If the question is whether you can trust that the actual data presented by a government agency is "good," the answer is probably "yes" as long as you understand all of the assumptions behind the collection and presentation of the data, as well as the particular meaning of the terms being used to describe the data as used by the people who gathered, processed, and are presenting the data. This, in effect, makes it very difficult to take anything anyone with an agenda says at face value, including the government. Two examples of problems with government data come to my mind immediately: Inflation, and Employment.
In the United States, inflation is typically measured by the government using something called "the Consumer Price Index." This represents the change in the cost of a "basket" of consumer goods over time. The goods are supposed to be representative of the goods that most people need to acquire as part of their regular daily existence. https://www.bls.gov/cpi/cpifaq.htm But whether or not this inflation value applies to you and your family depends upon how closely your purchases match the assumptions built into the CPI. To the extent to which you deviate from the CPI, the real effects of inflation upon your purchasing power will vary. Are the people who create the basket of goods used to measure inflation trustworthy? I'm sure that they believe that they are, and I'm sure that they try as best as the can to get it right according to what they think is right. Do they measure it how I would measure it? I don't know, and I would have to understand much about their methodology n order to answer that question.
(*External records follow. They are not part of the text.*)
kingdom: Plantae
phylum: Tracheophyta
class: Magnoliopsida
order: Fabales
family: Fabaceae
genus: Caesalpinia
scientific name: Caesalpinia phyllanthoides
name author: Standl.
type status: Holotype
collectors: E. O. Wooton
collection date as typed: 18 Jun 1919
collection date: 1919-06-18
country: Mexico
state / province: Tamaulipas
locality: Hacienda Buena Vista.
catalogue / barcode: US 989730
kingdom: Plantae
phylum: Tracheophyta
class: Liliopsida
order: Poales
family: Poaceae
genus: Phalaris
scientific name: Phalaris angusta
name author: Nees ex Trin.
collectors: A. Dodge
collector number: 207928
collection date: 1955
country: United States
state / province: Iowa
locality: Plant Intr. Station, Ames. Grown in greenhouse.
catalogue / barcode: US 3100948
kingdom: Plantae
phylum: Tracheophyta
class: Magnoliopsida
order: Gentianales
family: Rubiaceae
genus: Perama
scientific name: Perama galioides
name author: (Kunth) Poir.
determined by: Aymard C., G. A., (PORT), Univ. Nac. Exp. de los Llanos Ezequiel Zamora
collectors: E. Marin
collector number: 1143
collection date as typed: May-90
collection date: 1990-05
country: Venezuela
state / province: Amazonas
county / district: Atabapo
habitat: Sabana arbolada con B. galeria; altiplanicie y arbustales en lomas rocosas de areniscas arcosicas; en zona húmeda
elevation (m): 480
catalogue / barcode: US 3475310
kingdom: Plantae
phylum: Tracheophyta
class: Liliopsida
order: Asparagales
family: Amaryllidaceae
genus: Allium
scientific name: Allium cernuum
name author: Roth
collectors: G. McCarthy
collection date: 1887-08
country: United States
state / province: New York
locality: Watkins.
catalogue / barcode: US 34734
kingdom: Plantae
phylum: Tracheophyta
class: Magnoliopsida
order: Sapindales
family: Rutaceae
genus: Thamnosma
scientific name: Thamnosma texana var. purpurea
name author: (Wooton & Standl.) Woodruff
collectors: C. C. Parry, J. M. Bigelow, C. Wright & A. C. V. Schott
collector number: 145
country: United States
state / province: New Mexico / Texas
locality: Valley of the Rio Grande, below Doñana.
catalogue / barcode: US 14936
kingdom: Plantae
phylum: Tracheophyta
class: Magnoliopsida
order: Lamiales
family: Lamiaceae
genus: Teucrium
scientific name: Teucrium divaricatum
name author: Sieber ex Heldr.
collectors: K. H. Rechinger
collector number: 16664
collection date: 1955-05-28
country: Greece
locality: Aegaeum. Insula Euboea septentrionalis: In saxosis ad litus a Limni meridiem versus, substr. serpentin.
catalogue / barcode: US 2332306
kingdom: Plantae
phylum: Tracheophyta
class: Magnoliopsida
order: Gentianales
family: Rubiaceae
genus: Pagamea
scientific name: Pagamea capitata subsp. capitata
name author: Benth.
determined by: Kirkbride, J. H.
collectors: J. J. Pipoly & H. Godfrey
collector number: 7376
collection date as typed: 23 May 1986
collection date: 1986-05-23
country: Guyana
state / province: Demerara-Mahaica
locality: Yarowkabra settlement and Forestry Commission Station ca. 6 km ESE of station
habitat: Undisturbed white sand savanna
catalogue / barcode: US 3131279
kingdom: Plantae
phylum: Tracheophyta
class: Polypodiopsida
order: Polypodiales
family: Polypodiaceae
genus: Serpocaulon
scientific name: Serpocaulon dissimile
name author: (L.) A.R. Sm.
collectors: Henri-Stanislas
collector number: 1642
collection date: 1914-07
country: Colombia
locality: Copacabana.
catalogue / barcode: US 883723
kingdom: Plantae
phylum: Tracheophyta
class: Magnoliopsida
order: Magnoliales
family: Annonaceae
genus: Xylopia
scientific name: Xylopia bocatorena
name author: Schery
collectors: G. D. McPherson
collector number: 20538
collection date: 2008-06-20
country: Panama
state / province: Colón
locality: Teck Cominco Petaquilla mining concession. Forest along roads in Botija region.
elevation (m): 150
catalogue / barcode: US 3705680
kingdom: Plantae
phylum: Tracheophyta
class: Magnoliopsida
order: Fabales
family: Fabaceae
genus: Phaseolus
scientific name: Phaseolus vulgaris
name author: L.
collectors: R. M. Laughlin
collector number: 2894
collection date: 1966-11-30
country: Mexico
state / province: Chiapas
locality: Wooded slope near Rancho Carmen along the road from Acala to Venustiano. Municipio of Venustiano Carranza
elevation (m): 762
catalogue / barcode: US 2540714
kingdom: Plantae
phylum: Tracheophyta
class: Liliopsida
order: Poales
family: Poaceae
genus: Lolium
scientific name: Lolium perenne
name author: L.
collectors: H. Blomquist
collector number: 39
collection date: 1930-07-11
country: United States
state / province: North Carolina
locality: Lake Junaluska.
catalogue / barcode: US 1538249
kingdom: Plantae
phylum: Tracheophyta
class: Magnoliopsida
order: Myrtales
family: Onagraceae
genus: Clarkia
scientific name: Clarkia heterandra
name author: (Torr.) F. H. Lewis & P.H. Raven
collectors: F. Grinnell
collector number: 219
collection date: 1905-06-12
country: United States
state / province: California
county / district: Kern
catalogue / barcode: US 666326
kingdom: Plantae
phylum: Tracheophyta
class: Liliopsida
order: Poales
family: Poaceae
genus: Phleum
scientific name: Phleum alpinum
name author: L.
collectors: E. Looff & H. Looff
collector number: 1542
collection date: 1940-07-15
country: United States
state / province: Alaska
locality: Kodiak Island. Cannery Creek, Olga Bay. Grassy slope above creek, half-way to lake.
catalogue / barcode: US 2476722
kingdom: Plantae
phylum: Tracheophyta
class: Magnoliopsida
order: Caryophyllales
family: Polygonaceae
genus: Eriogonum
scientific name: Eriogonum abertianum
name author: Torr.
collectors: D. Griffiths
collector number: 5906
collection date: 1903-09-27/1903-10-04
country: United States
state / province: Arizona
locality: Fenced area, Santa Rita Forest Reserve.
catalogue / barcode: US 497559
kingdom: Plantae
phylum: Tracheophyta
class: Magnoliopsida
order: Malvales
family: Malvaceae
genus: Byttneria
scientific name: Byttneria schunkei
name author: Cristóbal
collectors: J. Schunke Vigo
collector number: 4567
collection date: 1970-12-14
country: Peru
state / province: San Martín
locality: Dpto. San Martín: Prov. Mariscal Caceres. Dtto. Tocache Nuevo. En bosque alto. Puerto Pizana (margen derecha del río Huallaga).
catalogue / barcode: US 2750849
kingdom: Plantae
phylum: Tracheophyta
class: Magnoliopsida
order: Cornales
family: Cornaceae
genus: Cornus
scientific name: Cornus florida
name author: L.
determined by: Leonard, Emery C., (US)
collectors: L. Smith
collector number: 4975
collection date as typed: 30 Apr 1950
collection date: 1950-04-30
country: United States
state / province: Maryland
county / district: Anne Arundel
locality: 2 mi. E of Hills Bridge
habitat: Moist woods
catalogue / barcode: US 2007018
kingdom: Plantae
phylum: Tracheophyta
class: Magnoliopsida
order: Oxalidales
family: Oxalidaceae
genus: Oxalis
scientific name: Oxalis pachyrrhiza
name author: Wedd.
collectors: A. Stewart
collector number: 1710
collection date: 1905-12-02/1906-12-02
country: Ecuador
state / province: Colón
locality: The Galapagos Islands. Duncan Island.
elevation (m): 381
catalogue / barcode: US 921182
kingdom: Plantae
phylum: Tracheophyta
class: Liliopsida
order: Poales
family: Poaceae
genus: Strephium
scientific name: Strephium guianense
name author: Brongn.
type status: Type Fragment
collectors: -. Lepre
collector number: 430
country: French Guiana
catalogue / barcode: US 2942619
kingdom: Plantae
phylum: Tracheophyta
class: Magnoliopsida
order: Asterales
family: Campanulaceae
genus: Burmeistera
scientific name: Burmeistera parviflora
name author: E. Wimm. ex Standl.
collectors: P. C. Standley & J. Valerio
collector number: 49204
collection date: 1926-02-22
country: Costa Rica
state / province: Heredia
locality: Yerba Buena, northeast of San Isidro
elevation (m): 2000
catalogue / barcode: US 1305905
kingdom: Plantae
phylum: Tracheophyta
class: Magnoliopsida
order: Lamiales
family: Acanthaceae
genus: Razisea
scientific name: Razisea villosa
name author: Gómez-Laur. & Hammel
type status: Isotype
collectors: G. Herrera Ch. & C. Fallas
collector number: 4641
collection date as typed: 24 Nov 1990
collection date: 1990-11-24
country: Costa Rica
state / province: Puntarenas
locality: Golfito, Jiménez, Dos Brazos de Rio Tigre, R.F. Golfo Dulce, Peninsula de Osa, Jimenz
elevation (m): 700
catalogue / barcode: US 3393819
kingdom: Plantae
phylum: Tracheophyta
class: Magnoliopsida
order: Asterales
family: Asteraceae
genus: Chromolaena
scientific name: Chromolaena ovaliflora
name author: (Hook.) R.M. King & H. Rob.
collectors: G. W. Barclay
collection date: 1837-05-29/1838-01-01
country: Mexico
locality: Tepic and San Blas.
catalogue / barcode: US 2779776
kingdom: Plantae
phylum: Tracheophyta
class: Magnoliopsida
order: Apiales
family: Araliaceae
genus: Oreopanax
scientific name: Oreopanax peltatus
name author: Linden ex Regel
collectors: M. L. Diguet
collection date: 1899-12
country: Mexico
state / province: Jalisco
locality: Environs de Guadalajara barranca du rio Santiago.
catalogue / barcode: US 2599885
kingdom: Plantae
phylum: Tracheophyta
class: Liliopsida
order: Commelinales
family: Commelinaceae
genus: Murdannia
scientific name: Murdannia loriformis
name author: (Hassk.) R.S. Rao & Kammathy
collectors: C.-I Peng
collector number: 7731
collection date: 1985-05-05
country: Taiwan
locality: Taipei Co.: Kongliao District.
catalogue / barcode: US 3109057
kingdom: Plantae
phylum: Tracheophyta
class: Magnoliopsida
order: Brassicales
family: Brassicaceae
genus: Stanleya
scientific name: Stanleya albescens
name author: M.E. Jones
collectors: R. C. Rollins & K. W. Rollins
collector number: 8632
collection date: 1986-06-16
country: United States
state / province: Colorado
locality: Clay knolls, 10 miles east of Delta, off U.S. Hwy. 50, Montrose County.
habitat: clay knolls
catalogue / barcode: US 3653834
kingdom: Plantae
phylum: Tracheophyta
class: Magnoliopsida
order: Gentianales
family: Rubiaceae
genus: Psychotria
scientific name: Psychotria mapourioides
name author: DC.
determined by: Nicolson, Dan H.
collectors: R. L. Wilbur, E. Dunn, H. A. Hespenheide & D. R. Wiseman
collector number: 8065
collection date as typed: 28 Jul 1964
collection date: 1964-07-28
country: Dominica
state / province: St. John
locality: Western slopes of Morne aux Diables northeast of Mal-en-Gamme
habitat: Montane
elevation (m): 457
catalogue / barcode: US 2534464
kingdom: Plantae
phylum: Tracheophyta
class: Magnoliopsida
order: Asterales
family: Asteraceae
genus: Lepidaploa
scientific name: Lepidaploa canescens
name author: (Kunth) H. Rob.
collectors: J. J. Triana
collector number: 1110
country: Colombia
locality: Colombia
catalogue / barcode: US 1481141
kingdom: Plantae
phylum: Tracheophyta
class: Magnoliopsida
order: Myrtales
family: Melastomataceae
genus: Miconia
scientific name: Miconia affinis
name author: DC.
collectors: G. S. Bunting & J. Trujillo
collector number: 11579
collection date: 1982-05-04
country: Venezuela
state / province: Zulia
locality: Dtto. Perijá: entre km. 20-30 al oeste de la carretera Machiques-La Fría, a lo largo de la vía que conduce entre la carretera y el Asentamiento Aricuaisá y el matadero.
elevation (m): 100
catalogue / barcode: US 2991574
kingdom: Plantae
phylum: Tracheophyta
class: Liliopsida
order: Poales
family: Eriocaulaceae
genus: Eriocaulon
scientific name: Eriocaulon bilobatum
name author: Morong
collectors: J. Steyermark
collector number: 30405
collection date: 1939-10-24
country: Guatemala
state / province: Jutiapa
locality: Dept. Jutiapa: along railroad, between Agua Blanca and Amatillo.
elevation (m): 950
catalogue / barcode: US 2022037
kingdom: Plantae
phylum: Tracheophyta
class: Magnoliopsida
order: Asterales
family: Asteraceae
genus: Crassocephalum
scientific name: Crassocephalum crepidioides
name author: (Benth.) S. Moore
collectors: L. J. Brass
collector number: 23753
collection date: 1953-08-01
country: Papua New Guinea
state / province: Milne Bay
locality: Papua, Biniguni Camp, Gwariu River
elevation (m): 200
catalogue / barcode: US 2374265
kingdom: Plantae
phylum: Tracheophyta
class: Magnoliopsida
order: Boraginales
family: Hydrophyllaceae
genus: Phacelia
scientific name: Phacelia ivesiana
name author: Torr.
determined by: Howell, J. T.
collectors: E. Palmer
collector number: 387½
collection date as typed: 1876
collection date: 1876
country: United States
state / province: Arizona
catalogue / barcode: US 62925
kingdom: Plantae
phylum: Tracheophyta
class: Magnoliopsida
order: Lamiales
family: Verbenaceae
Employment. Big grey area, as mentioned elsewhere in this thread. Ideally, you would measure the total number of people working, and divide it by the total number of people who would like to be working (assuming for this method that everyone who is working wants to be working), and that would tell you the "employment rate" (and the unemployment rate would be 100% minus the employment rate). Even assuming that you can get accurate numbers regarding how many people are working, its almost impossible to know how many people want to work but can't find a job. Some measures use the number of people who are collecting unemployment compensation, but not everyone who wants a job collects unemployment. Other measures might try to estimate the total labor force using age, etc. Obviously how you estimate this number affects the employment/unemployment rate calculation, quite significantly.
No matter whose data you are viewing, you need to understand the assumptions and the methodology behind collecting, processing, and presenting the data in order to know what that data might saying, and even then you aren't seeing all of the data that isn't being presented (that might give you a more complete picture). Even science has trouble with this, so don't expect anything better from politicians.